■ Work request
Look for the word "innen". Copy every line of the listing where it occurs.

──────────

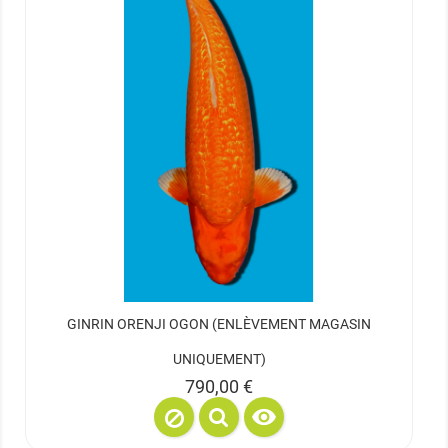
GINRIN ORENJI OGON (ENLÈVEMENT MAGASIN
UNIQUEMENT)
Prix
790,00 €

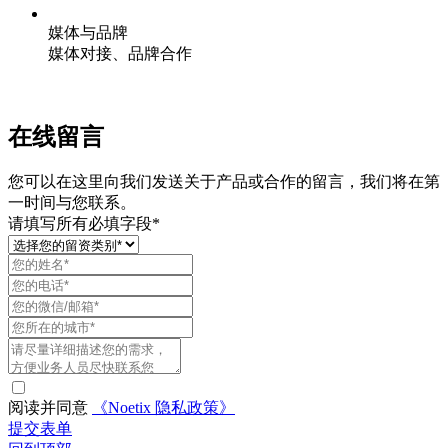
媒体与品牌
媒体对接、品牌合作
在线留言
您可以在这里向我们发送关于产品或合作的留言，我们将在第
一时间与您联系。
请填写所有必填字段*
阅读并同意
《Noetix 隐私政策》
提交表单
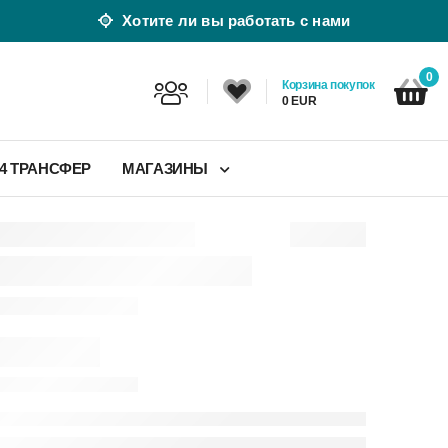
Хотите ли вы работать с нами
0
Корзина покупок
0 EUR
24 ТРАНСФЕР
МАГАЗИНЫ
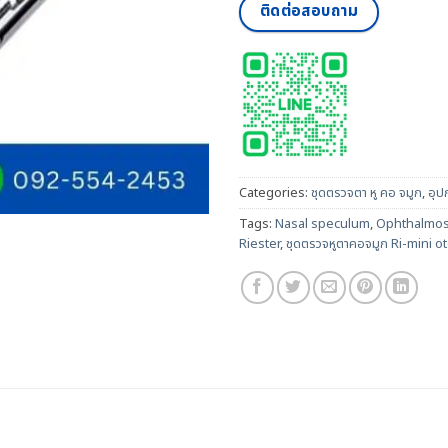
ติดต่อสอบถาม
Categories:
ชุดตรวจตา หู คอ จมูก
,
อุป
Tags:
Nasal speculum
,
Ophthalmo
Riester
,
ชุดตรวจหูตาคอจมูก Ri-mini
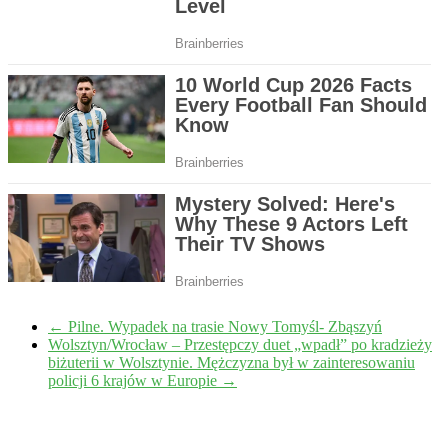
←
Pilne. Wypadek na trasie Nowy Tomyśl- Zbąszyń
Wolsztyn/Wrocław – Przestępczy duet „wpadł” po kradzieży
biżuterii w Wolsztynie. Mężczyzna był w zainteresowaniu
policji 6 krajów w Europie
→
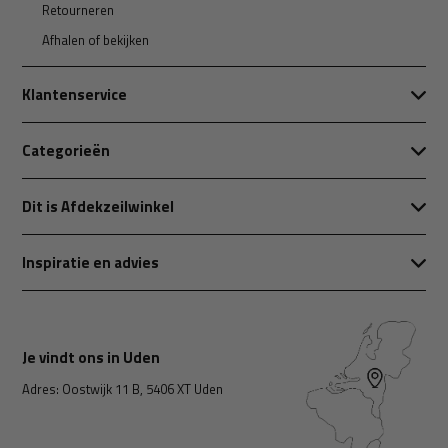
Retourneren
Afhalen of bekijken
Klantenservice
Categorieën
Dit is Afdekzeilwinkel
Inspiratie en advies
Je vindt ons in Uden
Adres: Oostwijk 11 B, 5406 XT Uden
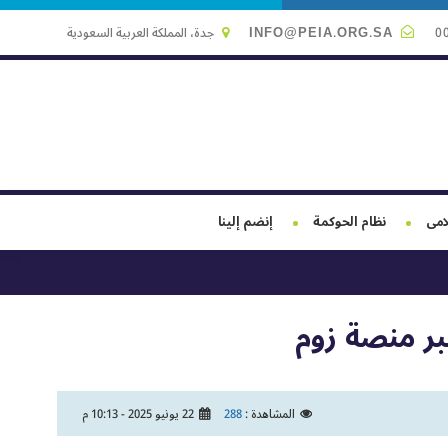
0
INFO@PEIA.ORG.SA
جدة، المملكة العربية السعودية
لامى
نظام الحوكمة
إنضم إلينا
بر منصة زوم
المشاهدة :
288
22 يونيو 2025 - 10:13 م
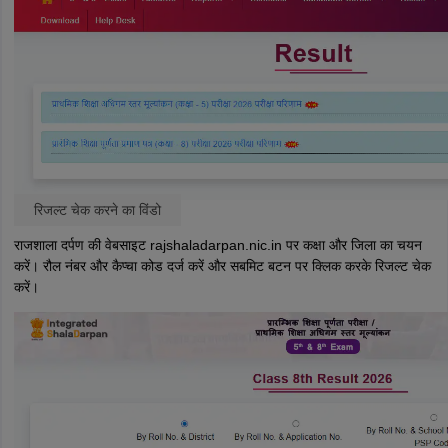
रिजल्ट चेक करने का विंडो
राजशाला दर्पण की वेबसाइट rajshaladarpan.nic.in पर कक्षा और जिला का चयन
करें। रौल नंबर और कैप्चा कोड दर्ज करें और सबमिट बटन पर क्लिक करके रिजल्ट चेक
करें।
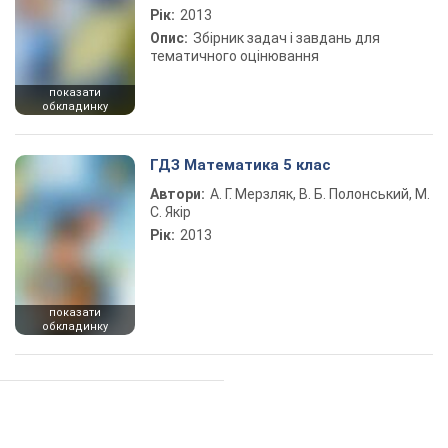
Рік:
2013
Опис:
Збірник задач і завдань для
тематичного оцінювання
показати
обкладинку
ГДЗ Математика 5 клас
Автори:
А. Г. Мерзляк, В. Б. Полонський, М.
С. Якір
Рік:
2013
показати
обкладинку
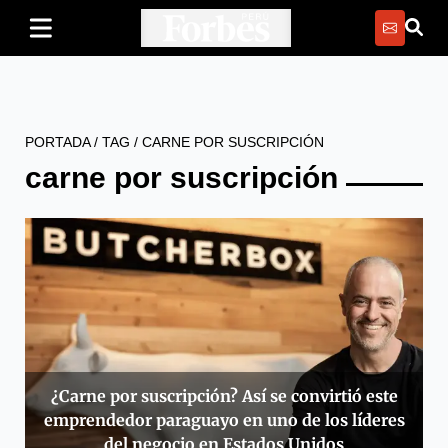
PORTADA
/
TAG
/
CARNE POR SUSCRIPCIÓN
carne por suscripción
¿Carne por suscripción? Así se convirtió este
emprendedor paraguayo en uno de los líderes
del negocio en Estados Unidos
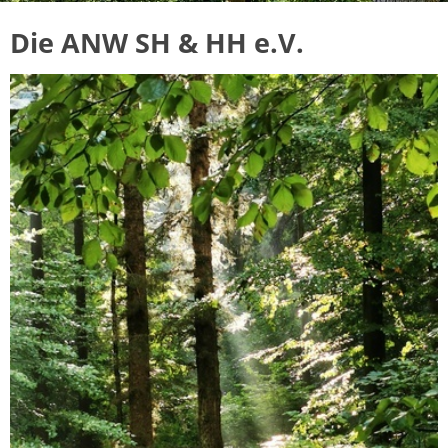
Die ANW SH & HH e.V.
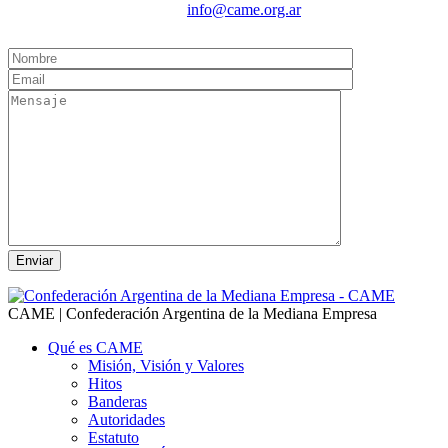
info@came.org.ar
CAME | Confederación Argentina de la Mediana Empresa
Qué es CAME
Misión, Visión y Valores
Hitos
Banderas
Autoridades
Estatuto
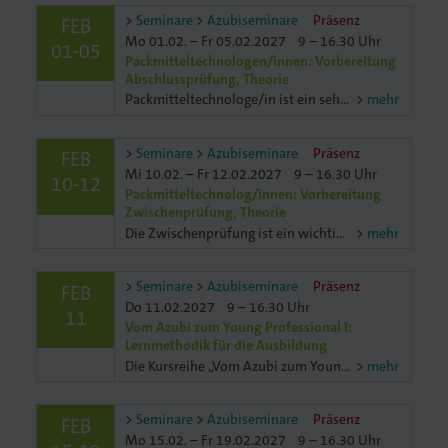
Seminare
Azubiseminare
Präsenz
FEB
Mo 01.02. – Fr 05.02.2027
9 – 16.30 Uhr
01-05
Packmitteltechnologen/innen: Vorbereitung
Abschlussprüfung, Theorie
Packmitteltechnologe/in ist ein sehr breit aufgestellter, umfassender und vielseitiger Beruf. Umso wichtiger, dass du Wissen hast aus der Technik und übers Material. Aber das ist noch nicht alles. Au
mehr
Seminare
Azubiseminare
Präsenz
FEB
Mi 10.02. – Fr 12.02.2027
9 – 16.30 Uhr
10-12
Packmitteltechnolog/innen: Vorbereitung
Zwischenprüfung, Theorie
Die Zwischenprüfung ist ein wichtiger „Meilenstein" für dich. Ist es doch die erste berufliche Prüfung, welchen Ausbildungsstand du erreichen konntest. Aber auch für den Betrieb ist es ein wichtchtiger
mehr
Seminare
Azubiseminare
Präsenz
FEB
Do 11.02.2027
9 – 16.30 Uhr
11
Vom Azubi zum Young Professional I:
Lernmethodik für die Ausbildung
Die Kursreihe „Vom Azubi zum Young Professional" sorgt für einen gelungenen Einstieg ins Berufsleben. Mit diesem Know-how meistern Sie Ausbildung und Prüfungen perfekt. Übernehmen Sie selbständindig
mehr
Seminare
Azubiseminare
Präsenz
FEB
Mo 15.02. – Fr 19.02.2027
9 – 16.30 Uhr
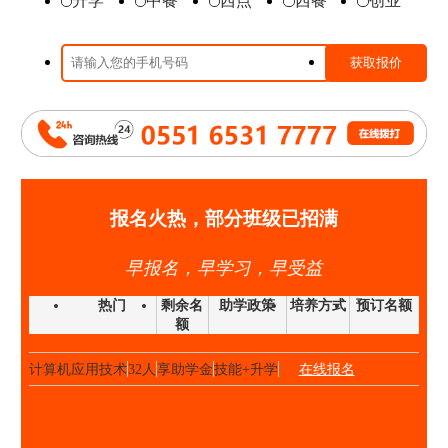
升学
中餐
西点
西餐
创业
时尚西点班
23人
享助学金
技能+升学
在线报名
高端私厨班
20人
享助学金
技能+就业
在线报名
大厨精英班
32人
享助学金
技能+升学
在线报名
高中阶段预备技师班
25人
享助学金
技能+就业
在线报名
高端私厨班
22人
享助学金
技能+就业
在线报名
金领大厨班
26人
享助学金
技能+升学
在线报名
西点西餐国际大师班
40人
享助学金
技能+升学
在线报名
报名火热，部分班级已招满
国际形象设计
28人
享助学金
技能+升学
在线报名
早报名，早学习，早受益
经典西点班
32人
享助学金
技能+升学
在线报名
时尚西点班
23人
享助学金
技能+升学
在线报名
热门
剩余名
助学政策
培养方式
预订名额
额
金典总厨班
20人
享助学金
技能+升学
在线报名
计算机应用技术
32人
享助学金
技能+升学
在线报名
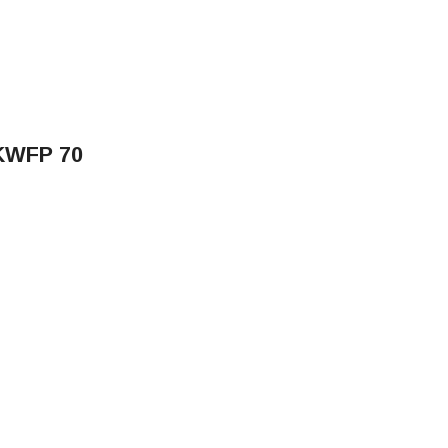
KWFP 70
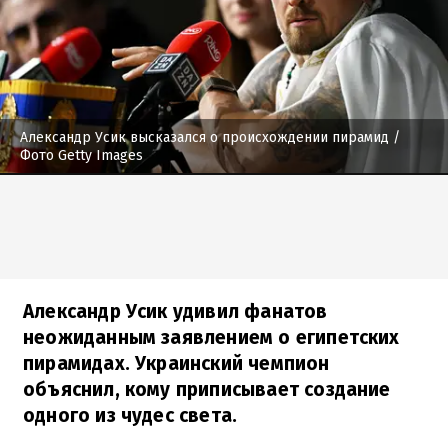
Александр Усик высказался о происхождении пирамид
/
Фото Getty Images
Александр Усик удивил фанатов
неожиданным заявлением о египетских
пирамидах. Украинский чемпион
объяснил, кому приписывает создание
одного из чудес света.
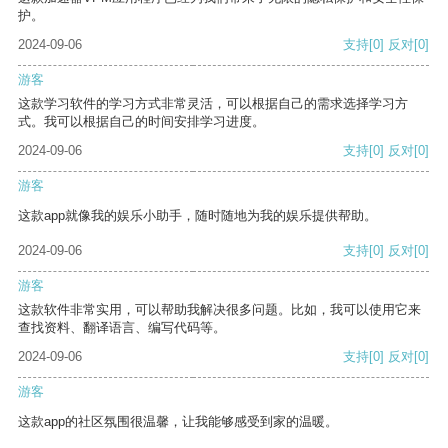
护。
2024-09-06
支持
[0]
反对
[0]
游客
这款学习软件的学习方式非常灵活，可以根据自己的需求选择学习方
式。我可以根据自己的时间安排学习进度。
2024-09-06
支持
[0]
反对
[0]
游客
这款app就像我的娱乐小助手，随时随地为我的娱乐提供帮助。
2024-09-06
支持
[0]
反对
[0]
游客
这款软件非常实用，可以帮助我解决很多问题。比如，我可以使用它来
查找资料、翻译语言、编写代码等。
2024-09-06
支持
[0]
反对
[0]
游客
这款app的社区氛围很温馨，让我能够感受到家的温暖。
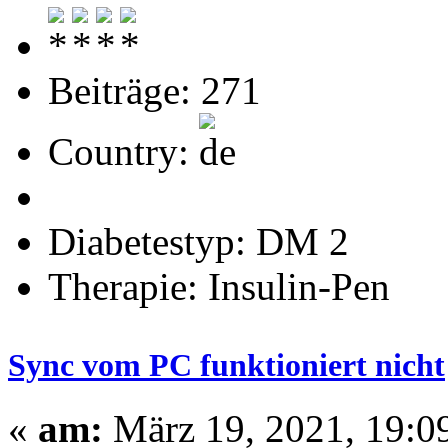
Beiträge: 271
Country:
Diabetestyp: DM 2
Therapie: Insulin-Pen
Sync vom PC funktioniert nicht
«
am:
März 19, 2021, 19:0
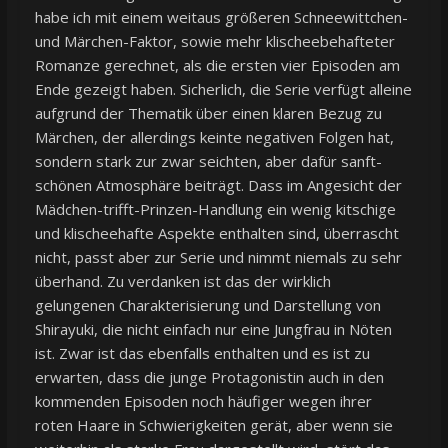
habe ich mit einem weitaus größeren Schneewittchen-
und Märchen-Faktor, sowie mehr klischeebehafteter
Romanze gerechnet, als die ersten vier Episoden am
Ende gezeigt haben. Sicherlich, die Serie verfügt alleine
aufgrund der Thematik über einen klaren Bezug zu
Märchen, der allerdings keinte negativen Folgen hat,
sondern stark zur zwar seichten, aber dafür sanft-
schönen Atmosphäre beiträgt. Dass im Angesicht der
Mädchen-trifft-Prinzen-Handlung ein wenig kitschige
und klischeehafte Aspekte enthalten sind, überrascht
nicht, passt aber zur Serie und nimmt niemals zu sehr
überhand. Zu verdanken ist das der wirklich
gelungenen Charakterisierung und Darstellung von
Shirayuki, die nicht einfach nur eine Jungfrau in Nöten
ist. Zwar ist das ebenfalls enthalten und es ist zu
erwarten, dass die junge Protagonistin auch in den
kommenden Episoden noch häufiger wegen ihrer
roten Haare in Schwierigkeiten gerät, aber wenn sie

──────────

■ Solution to this task
Packmitteltechnologen/innen: Vorbereitung
Packmitteltechnolog/innen: Vorbereitung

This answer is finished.